Девушка распахнула двери и выбежала вон. О да, все было именно так, как она и предполагала. Почти так. Ибо, стоя посреди обширного двора, Дахнаш отчитывал ни в чем не повинный казан, который пытался вымыться в крошечном ручейке.
– Ну что за безумные затеи? Неужели так трудно наклониться и вымыть посуду как все женщины? Почему каждый раз я вхожу в дом с опаской? Почему должен ожидать, что утварь будет кормить меня вкусным ужином, а кровать нежить успокаивающими прикосновениями? Почему великолепная, воистину наилучшая из всех женщин, моя жена, не может этого сделать сама?
– Потому, батюшка, что матушка пытается зашить твои шаровары, которые ты разорвал вчера вечером, пытаясь влезть на дувал.
– Малышка, – пророкотал Дахнаш ласково, – неужели матушка сама взяла в руки иглу и нить?
– Но кто же еще это может сделать? Не метла же. И не пустынный шакал.
Тяжко вздохнув, Дахнаш ответил, но уже куда спокойнее:
– Наша удивительная матушка способна и шакала и дикобраза заставить зашивать прореху в моих шароварах.
Амаль улыбнулась. О да, матушка способна была на все. Даже на то, что не решался совершить отец.
– Скажи мне, добрый мой батюшка, – нежно прижавшись к отцу плечом и вновь удивляясь тому, как ощутимо веет от него жаром, спросила девушка, – а почему тебе пришло в голову лезть через дувал? Разве ты не мог войти в калитку?

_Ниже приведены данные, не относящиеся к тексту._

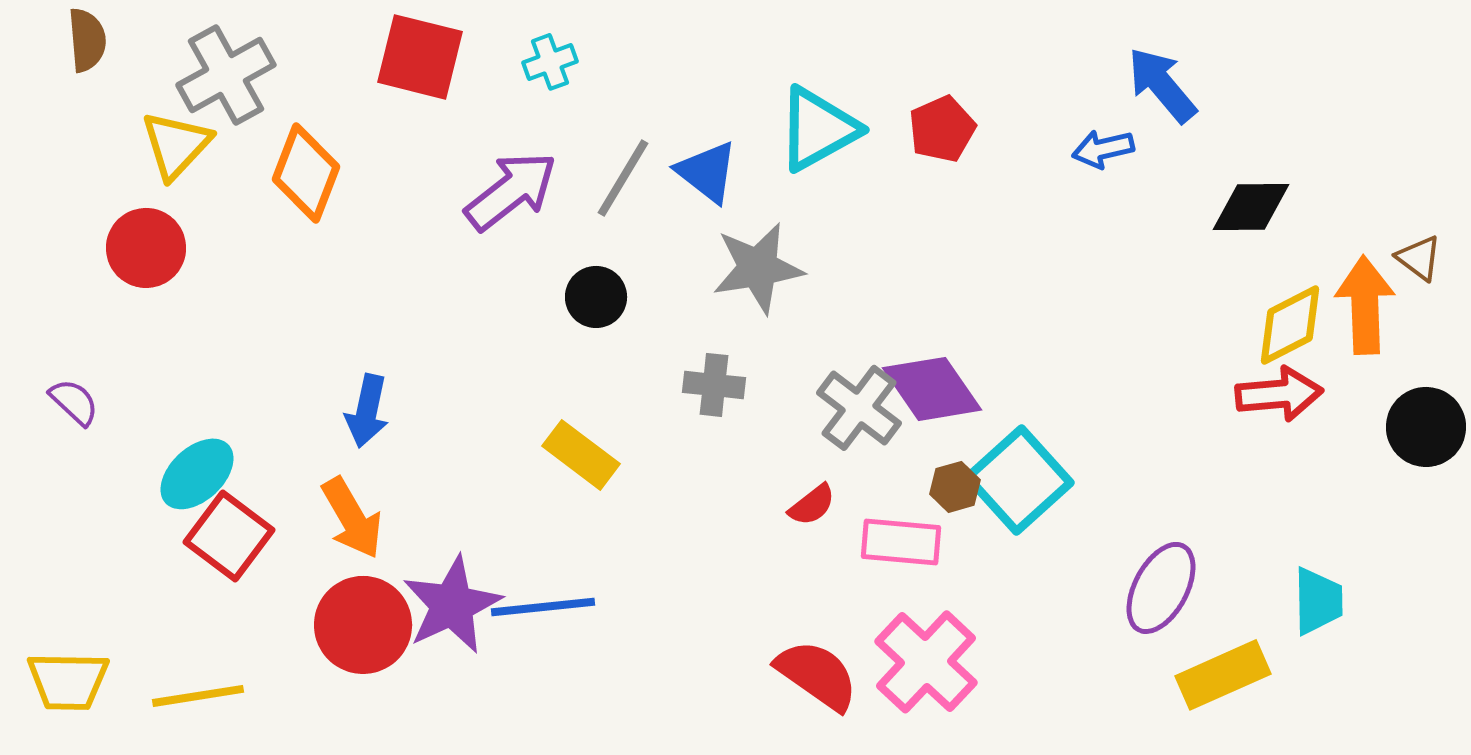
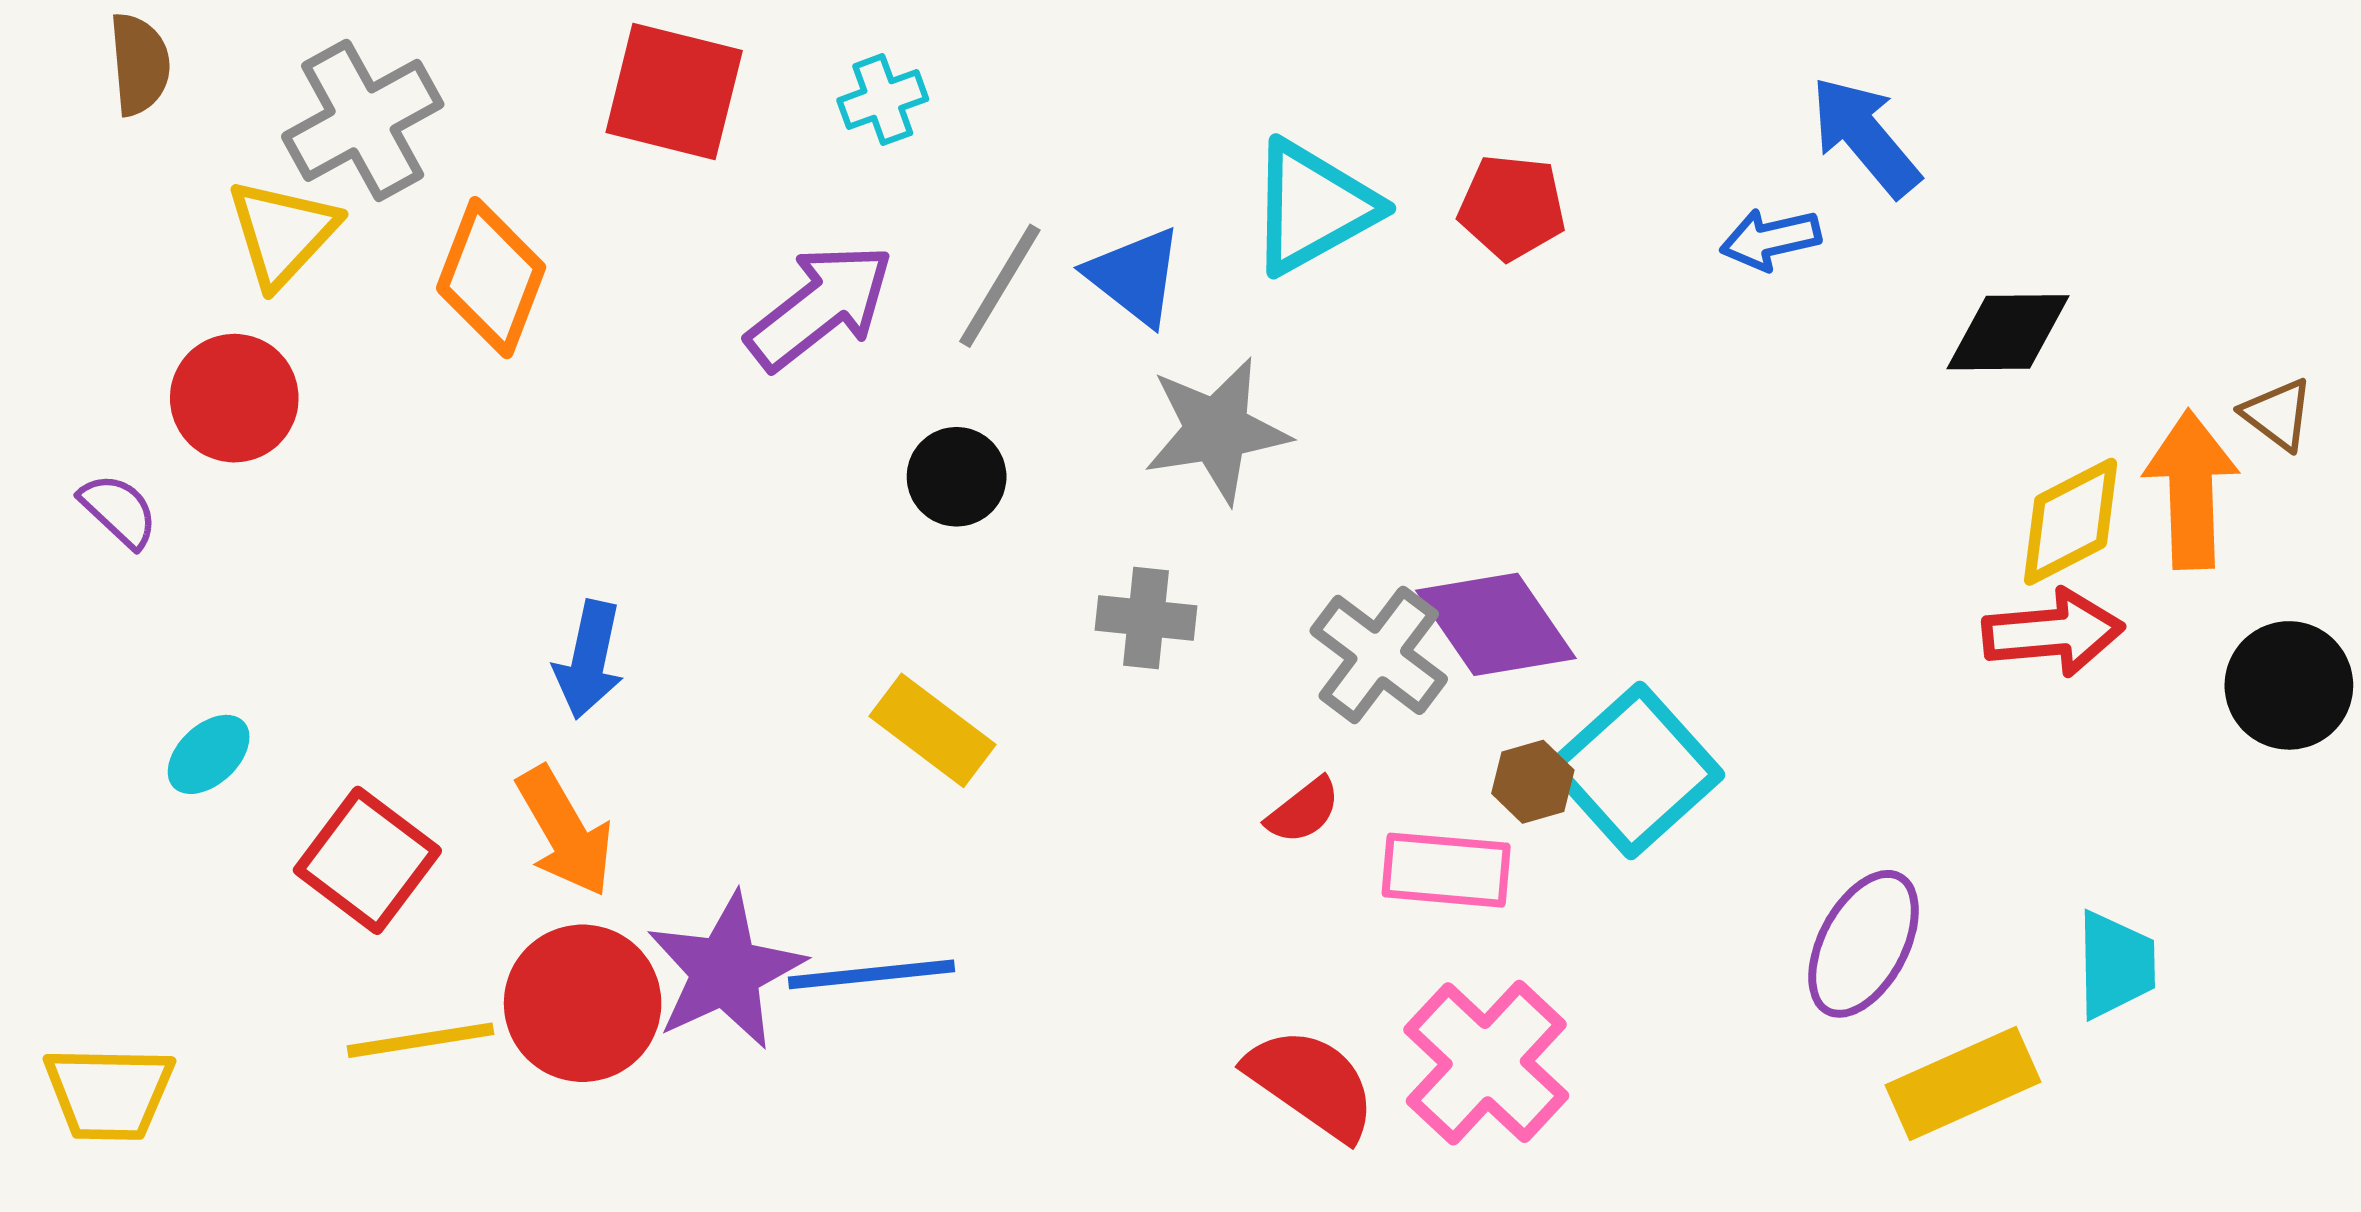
red pentagon: (942, 129) -> (1512, 207), turned 30
purple semicircle: (74, 402) -> (119, 510), moved
cyan ellipse: (197, 474) -> (209, 754), moved, size x0.7
yellow line: (198, 696) -> (420, 1040), moved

– Я подумал, доченька, что матушке будет приятно, если я появлюсь посреди двора таким необычным образом…
Амаль рассмеялась:
– Необычным образом… Батюшка, а не проще ли было поколдовать, ну, как матушкка, и войти? А она бы увидела, что ты вдруг появился…
– Запомни, малышка, нашу матушку заколдовать нельзя!
О, это была чистая правда. Ибо джиннию действительно заколдовать нельзя. Ее можно проклясть, ее можно обмануть, но заколдовать нельзя. Самый большой и самый страшный дар всех джиннов – видеть вещи такими, какие они есть на самом деле. Да, джинны иногда подобны людям и отказываются принимать то, что видят их глаза. Но это, увы, уже не относится к умениям, а лишь к характерам джиннов, которые столь же разнятся, как характеры людей.